RAW DATA:
— start —

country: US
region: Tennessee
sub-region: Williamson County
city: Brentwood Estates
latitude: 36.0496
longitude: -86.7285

— end —
— start —

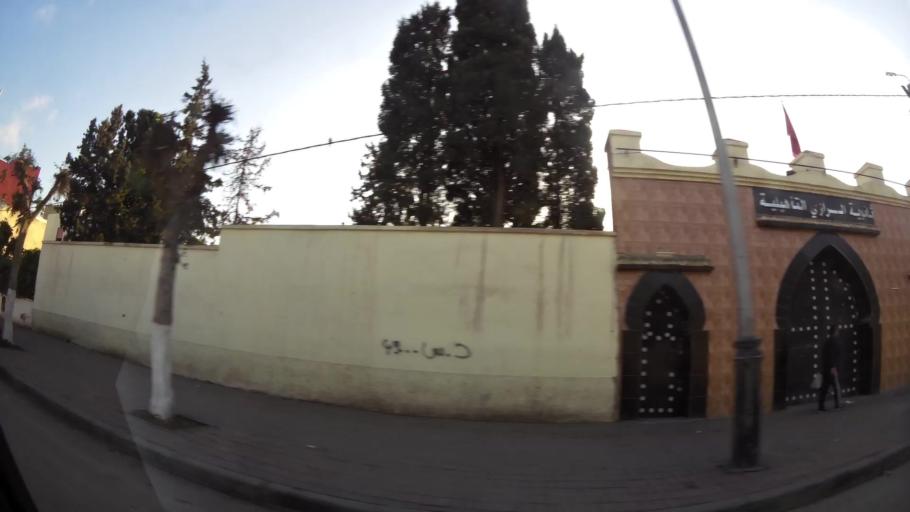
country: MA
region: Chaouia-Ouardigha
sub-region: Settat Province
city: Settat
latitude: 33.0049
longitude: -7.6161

— end —

TASK TO COMPLETE:
Render everything from the line containing "country: MA" down to the line containing "longitude: -7.6161" as a Markdown table with the columns Row and Line, one row per line, leaving out any blank lines.

SOLUTION BELOW:
| Row | Line |
|---|---|
| 1 | country: MA |
| 2 | region: Chaouia-Ouardigha |
| 3 | sub-region: Settat Province |
| 4 | city: Settat |
| 5 | latitude: 33.0049 |
| 6 | longitude: -7.6161 |